======== Texte fourni ========
La directrice du Théâtre national de Strasbourg est une des figures les plus importantes de la scène théâtrale contemporaine. Programmée par le Théâtre du Gymnase hors les murs à La Criée, elle a réuni trois salles pleines pour un spectacle de trois heures qu’elle a écrit et mis en scène. Et qui s’assène comme on subit le dérèglement affolant du monde actuel.
La violence des rapports sociaux est représentée par une robe. De princesse, de mariée, de luxe. À travers elle, c’est tout l’héritage social des monarchies européennes, des empires coloniaux, du capitalisme industriel puis financier qui est représenté. La fabrique, en 8 mois de cette robe de princesse, dont le voile d’Alençon sera porté en tout 27 minutes, dit comment le rêve des uns dépend du cauchemar mortifère des autres. Car cette robe n’est pas une simple anecdote : les plus grandes fortunes françaises reposent sur l’industrie du luxe et la haute couture.
Machine narrative et scénique
Le texte de Caroline Guilea Nguyen met en place un dispositif narratif impressionnant, débutant par la fin, tragique, de la directrice de collection qui se suicide devant sa robe. Tout le reste s’écrira comme un thriller qui revient à la date de la commande, et tisse son intrigue sur trois fils, à Paris pour la maison de couture, à Alençon pour la dentelle, à Mumbai pour la broderie de perles. Trois drames s’y entrelacent également, révélant une violence structurelle faite aux femmes, aux ouvriers, aux ouvrières, par leur mari, leur patron, le système économique qui aveugle les brodeurs de Mumbai et les dentellières d’Alençon, qu’on préfère sourdes et muettes.
========
### [Consigne écrite]
Poursuivez l'article sur le spectacle de la robe de princesse en enchaînant sur sa dernière phrase.
======== Lignes de données ========
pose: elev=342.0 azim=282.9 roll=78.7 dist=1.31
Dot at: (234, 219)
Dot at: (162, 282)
========
### [Réponse rédigée]
La mise en scène est aussi virtuose que l’écriture, fractionnée par des prises de vue en direct diffractées sur un écran omniprésent, qui donnent par contraste plus de relief et d’émotion aux scènes jouées au centre du plateau. Comme si la coexistence malsaine entre nos corps et leur image, leur voix, s’anéantissaient en se multipliant. Les gestes d’amour, de création, se heurtent à l’emprise, au chantage économique, au trafic de mémoire. Les comédiens passent d’un rôle à l’autre avec une plasticité d’autant plus virtuose qu’elle est sans démonstration. Ils incarnent les personnages complexes, campent les simples figures. Chaque changement, chaque déplacement, chaque intention, étant réglée au millimètre.
Ainsi Lacrima avance comme une machine sensible, et son impitoyable progression provoque les larmes qui coulent lorsque le monde sombre.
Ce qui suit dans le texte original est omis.